• Albany Flores Garca

«Distopía»: sexo robótico a la carta


El sexo —escribe Carlo Maria Martino a su correspondente Umberto Eco—, más que una frenética batalla de placer, es el principio del universo y de la vida. Pero esa concepción romántica y vehemente (casi nunca estimada) ha caído al váter: el sexo puede ser solo sexo, placer, satisfacción contra la soledad.

En Recarga, de la colección Distopía: cuentos de ciencia ficción del tercer mundo (Casasola, 2020), Javier Suazo Mejía pone de manifiesto un futuro (ahora presente) sexual condicionado por la tecnología, la robótica y una “inédita” confluencia entre cuerpos humanos y androides. Algo como eso solo había sucedido en la novelas de Huxley, y en algunos clásicos del cine como El hombre bicentenario o El quinto elemento.

Pero en un mundo que habla de liberalismo digital, de la era de la intermediación (Delivery), de capitalismo de plataformas e inteligencia artificial, los cuentos de Suazo hablan de todo ello de una manera tácita, intrínseca.
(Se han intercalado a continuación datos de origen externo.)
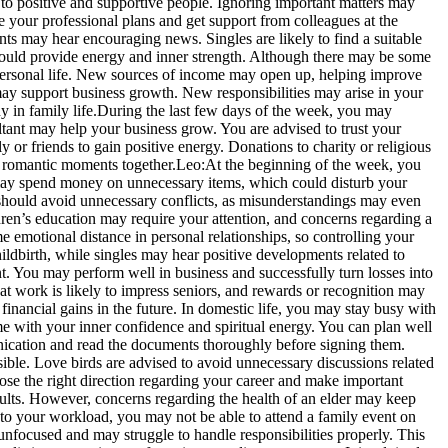
 to positive and supportive people.
Ignoring important matters may
e your professional plans and get support from colleagues at the
ts may hear encouraging news. Singles are likely to find a suitable
ould provide energy and inner strength. Although there may be some
 personal life. New sources of income may open up, helping improve
ay support business growth. New responsibilities may arise in your
 in family life.
During the last few days of the week, you may
ant may help your business grow. You are advised to trust your
y or friends to gain positive energy.
Donations to charity or religious
 romantic moments together.
Leo:
At the beginning of the week, you
ou may spend money on unnecessary items, which could disturb your
should avoid unnecessary conflicts, as misunderstandings may even
en’s education may require your attention, and concerns regarding a
 emotional distance in personal relationships, so controlling your
ldbirth, while singles may hear positive developments related to
 You may perform well in business and successfully turn losses into
t work is likely to impress seniors, and rewards or recognition may
inancial gains in the future.
In domestic life, you may stay busy with
me with your inner confidence and spiritual energy.
You can plan well
nication and read the documents thoroughly before signing them.
ble. Love birds are advised to avoid unnecessary discussions related
ose the right direction regarding your career and make important
esults. However, concerns regarding the health of an elder may keep
 your workload, you may not be able to attend a family event on
nfocused and may struggle to handle responsibilities properly. This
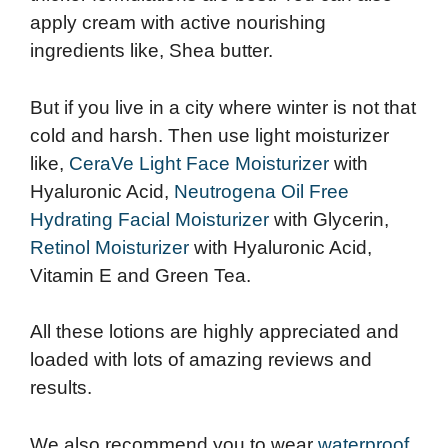
apply cream with active nourishing
ingredients like, Shea butter.
But if you live in a city where winter is not that
cold and harsh. Then use light moisturizer
like,
CeraVe Light Face Moisturizer
with
Hyaluronic Acid,
Neutrogena Oil Free
Hydrating Facial Moisturizer
with Glycerin,
Retinol Moisturizer
with Hyaluronic Acid,
Vitamin E and Green Tea.
All these lotions are highly appreciated and
loaded with lots of amazing reviews and
results.
We also recommend you to wear
waterproof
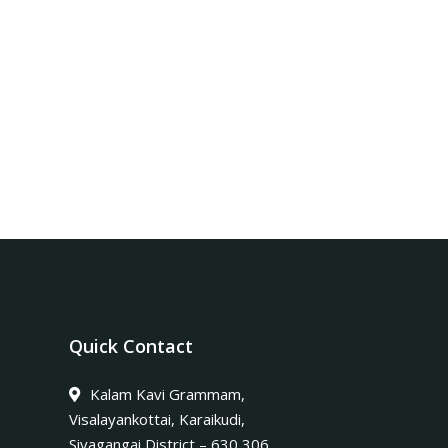
Quick Contact
Kalam Kavi Grammam,
Visalayankottai, Karaikudi,
Sivagangai District – 630 306.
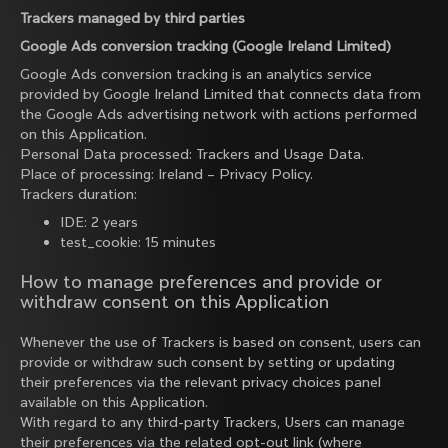
Trackers managed by third parties
Google Ads conversion tracking (Google Ireland Limited)
Google Ads conversion tracking is an analytics service
provided by Google Ireland Limited that connects data from
the Google Ads advertising network with actions performed
on this Application.
Personal Data processed: Trackers and Usage Data.
Place of processing: Ireland –
Privacy Policy
.
Trackers duration:
IDE: 2 years
test_cookie: 15 minutes
How to manage preferences and provide or
withdraw consent on this Application
Whenever the use of Trackers is based on consent, users can
provide or withdraw such consent by setting or updating
their preferences via the relevant privacy choices panel
available on this Application.
With regard to any third-party Trackers, Users can manage
their preferences via the related opt-out link (where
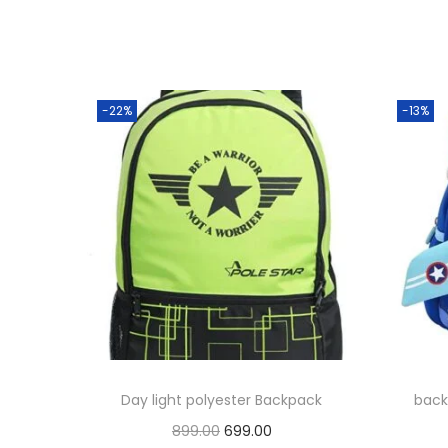
-22%
-13%
Day light polyester Backpack
back
O
C
899.00
699.00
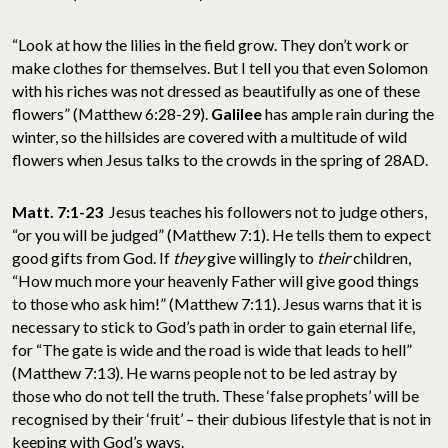
“Look at how the lilies in the field grow. They don’t work or
make clothes for themselves. But I tell you that even Solomon
with his riches was not dressed as beautifully as one of these
flowers” (Matthew 6:28-29).
Galilee
has ample rain during the
winter, so the hillsides are covered with a multitude of wild
flowers when Jesus talks to the crowds in the spring of 28AD.
Matt. 7:1-23
Jesus teaches his followers not to judge others,
“or you will be judged” (Matthew 7:1). He tells them to expect
good gifts from God. If
they
give willingly to
their
children,
“How much more your heavenly Father will give good things
to those who ask him!” (Matthew 7:11). Jesus warns that it is
necessary to stick to God’s path in order to gain eternal life,
for “The gate is wide and the road is wide that leads to hell”
(Matthew 7:13). He warns people not to be led astray by
those who do not tell the truth. These ‘false prophets’ will be
recognised by their ‘fruit’ – their dubious lifestyle that is not in
keeping with God’s ways.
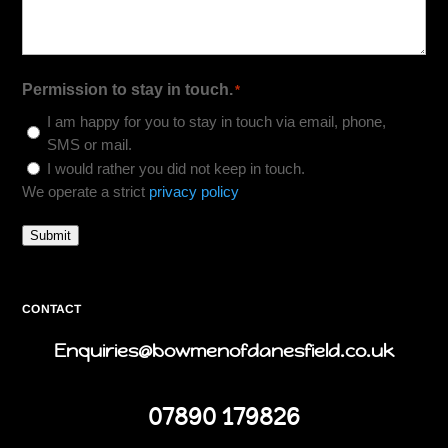
Permission to stay in touch.
*
I am happy for you to stay in touch via email, phone,
SMS or mail.
I would rather you did not keep in touch.
We operate a strict
privacy policy
Submit
CONTACT
Enquiries@bowmenofdanesfield.co.uk
07890 179826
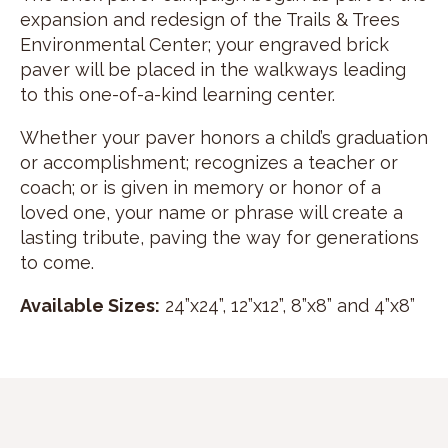
expansion and redesign of the Trails & Trees
Environmental Center; your engraved brick
paver will be placed in the walkways leading
to this one-of-a-kind learning center.
Whether your paver honors a child’s graduation
or accomplishment; recognizes a teacher or
coach; or is given in memory or honor of a
loved one, your name or phrase will create a
lasting tribute, paving the way for generations
to come.
Available Sizes:
24”x24”, 12”x12”, 8”x8” and 4”x8”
Kenji Onitsura es un aparente hondureño con nombre japonés que vive en la Tegucigalpa del futuro. En una época en la que todo depende de los enchufes energéticos, Kenji Onitsura es habitante de una ciudad de eremitas tecnológicos que, además, necesita buen sexo.

En la mañana, antes de marcharse al trabajo, recuerda que hace más de tres años que activó su pulsera OneMe21 para ordenar el último modelo de la muñeca inflable S3X-BaBy, y, ¡qué alegría!, ve llegar un repartidor con el paquete que contiene a su nueva mujer inteligente de plástico.

Antes de la copulación, Kenji tiene una conversación con su modelo —al que ha decidido llamar “Aura”—, y ella le explica que, si quiere sexo, debe iniciar cuanto antes el proceso de carga porque su nivel de batería es bajo. Él, decepcionado, decide conectarla al enchufe y se dirige hacia la habitación antes de irse al trabajo.

Piensa que si la deja cargando estará lista cuando vuelva, pero, en la estación, al intentar encender su OneMe21, se da cuenta de que está sin energía, como también deben estarlo el resto de los aparatos de su casa, incluida Aura. Ahora deberá esperar otras jornadas para su ansiado sexo.

El cuento de Mejía presenta un futuro paradójico: el adelanto científico no ha significado felicidad, ni satisfacción. El liberalismo digital, la era de la intermediación y el capitalismo de plataformas se han impuesto por completo, y el amor y la fraternidad se han perdido por completo. Pero queda, antes de convertirse en una detestable actividad vivípara del pasado, el instinto sexual que ha dado origen y prolongación a la especie.